PURPOSE: To clinically and molecularly characterize a group of patients with progressive limbal stem cell deficiency (LSCD) due to aniridic keratopathy (AK), but with minimally affected irides.

DESIGN: Retrospective case series.

PARTICIPANTS: A total of 12 eyes of 6 patients who underwent keratolimbal allograft (KLAL) for AK in the absence of the classic stigmata of aniridia at the Cincinnati Eye Institute/University of Cincinnati between 2000 and 2007.

METHODS: Retrospective chart review.

MAIN OUTCOME MEASURES: Ocular surface stability after KLAL and change in visual acuity.

RESULTS: Subjects' mean age was 32.57 years, 66% were female, and mean follow-up was 64.4 months (range, 20-115 months). All patients presented with a decline in their vision secondary to LSCD. Average preoperative best-corrected visual acuity (BCVA) logarithm of the minimum angle of resolution (logMAR) was 1.4 (range, 0.10-2.8). All patients had minimally affected irides with subtle abnormal findings, including ectropion uveae and stromal atrophy. All patients developed severe LSCD and required KLAL. Average postoperative logMAR BCVA was 0.35 (range, 0.00-1.00). All ocular surfaces remained stable throughout the follow-up period.
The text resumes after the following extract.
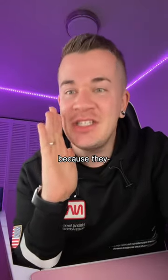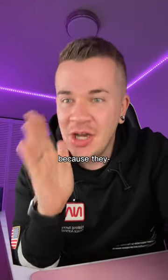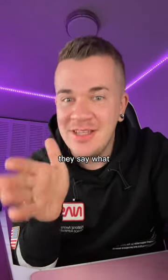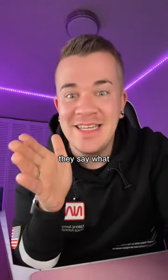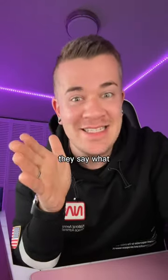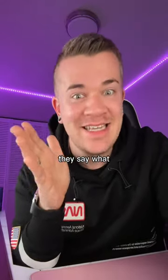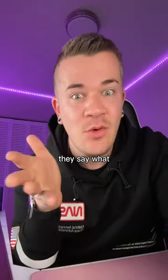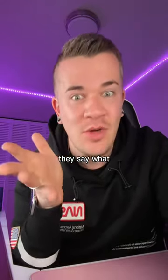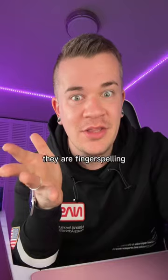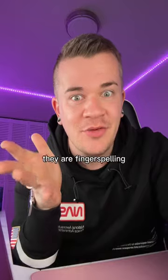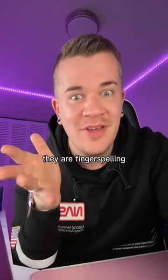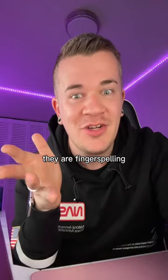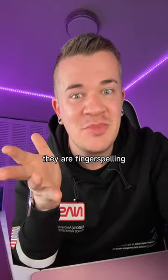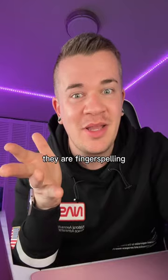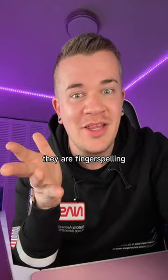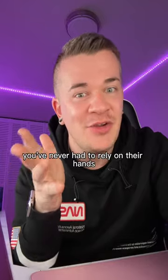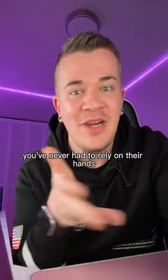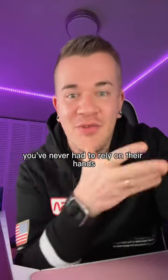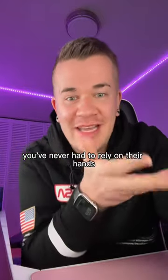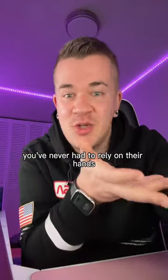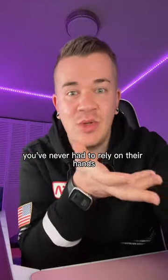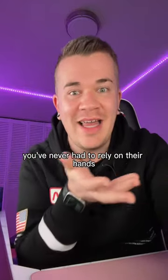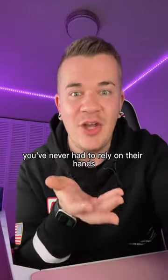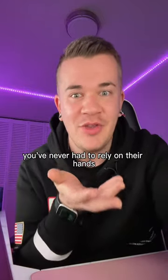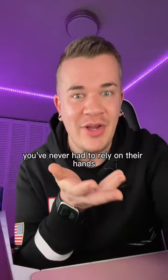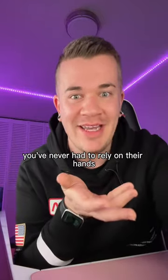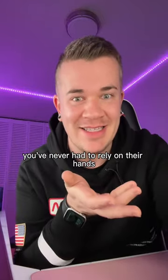say what they're fingerspelling. You've never had to rely on their hands.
Family history consistent with autosomal dominant inheritance was positive in 4 of 6 patients. PAX6 genetic testing identified 2 pathologic mutations and 1 possible disease-causing variant.

CONCLUSIONS: Aniridic keratopathy may present in the absence of other classic stigmata of aniridia and be associated with minimally affected irides. A subset of these patients has definitive mutations in PAX6 and once identified can be counseled appropriately. These patients respond well to KLAL and may therefore benefit from early detection.